Join The Future – Bleep Techno & The Birth Of British Bass Music – Matt AnnissDecember 13, 2019
Book Review Mike Mannix
When the pioneers of those 2 great American cities Chicago & Detroit, created a sound that crossed the Atlantic, the UK picked up the baton and became the greatest powerhouse of dance music culture and creativity ever seen at that time.
We are really lucky as a magazine with so many genuine readers on this page, who do know their shit as regards dance music history and culture, and, who actually lived through the whole dance music revolution, and to this day are still involved, still listening and are genuinely still in love with those original beats, whilst also including today’s genuine seekers that this post is primarily aimed at.
Over the years there have been so many stories of how the UK dance music scene started, which area or city boasted the first-ever experience of playing Chicago or Detroit records blah fucking done to death waffle. The fact is, it was dispersed across the UK in varying forms and places and didn’t just land here from an island.

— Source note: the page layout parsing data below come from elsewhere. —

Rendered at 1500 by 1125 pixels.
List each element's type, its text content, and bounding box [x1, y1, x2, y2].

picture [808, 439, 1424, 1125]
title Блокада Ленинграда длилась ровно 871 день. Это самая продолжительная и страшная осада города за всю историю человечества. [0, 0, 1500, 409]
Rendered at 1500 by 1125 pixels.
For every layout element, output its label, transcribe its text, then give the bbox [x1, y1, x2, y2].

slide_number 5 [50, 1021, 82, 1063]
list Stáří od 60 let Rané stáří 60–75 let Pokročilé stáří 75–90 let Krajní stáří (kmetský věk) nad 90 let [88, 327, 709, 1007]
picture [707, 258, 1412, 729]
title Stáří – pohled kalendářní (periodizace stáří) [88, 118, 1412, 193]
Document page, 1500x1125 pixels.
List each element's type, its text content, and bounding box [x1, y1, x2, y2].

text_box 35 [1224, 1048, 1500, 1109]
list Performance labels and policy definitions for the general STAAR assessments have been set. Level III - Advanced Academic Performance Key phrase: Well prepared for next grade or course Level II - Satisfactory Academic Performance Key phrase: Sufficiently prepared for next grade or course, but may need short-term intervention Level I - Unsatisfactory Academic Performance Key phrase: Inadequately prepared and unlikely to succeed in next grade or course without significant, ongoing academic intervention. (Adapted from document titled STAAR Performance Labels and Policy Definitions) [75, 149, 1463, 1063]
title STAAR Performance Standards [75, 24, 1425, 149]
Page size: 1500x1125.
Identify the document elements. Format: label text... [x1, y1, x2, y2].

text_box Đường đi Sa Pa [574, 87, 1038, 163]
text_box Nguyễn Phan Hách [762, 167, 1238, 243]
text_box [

Once the British youth had been exposed to those captivating beats, they took the inspiration and started crafting their own sounds. The UK today has created more variations of the original Chicago, Detroit sound than any other country, and that should be the real social narrative!
Without dividing the readers this incredible book focuses on the forgotten North (UK) and its northern soul inspired foundations, that eventually paved the way for what was to come, the dance music/acid house revolution gifted to us in part from Chicago and Detroit.
This brilliant well-researched book goes through the social narrative of the times, growing up in the bleak northern cities whilst carefully crafting the Thatcherite politics of the day across the normal working-class existence, out of which birthed a uniquely UK sound that certainly wasn’t expected, anticipated or forecast.
The deftly curated words of the author Matt Anniss act as a time capsule for anyone who witnessed this incredible movement, enabling them to relive those top life-changing moments they still love today, whilst also educating the curious seeker of how it all really came together. This book is a ‘must-have resource’ for any dance music enthusiast, on how the early UK sound developed, in an era that can only be described as the greatest music revolution in history.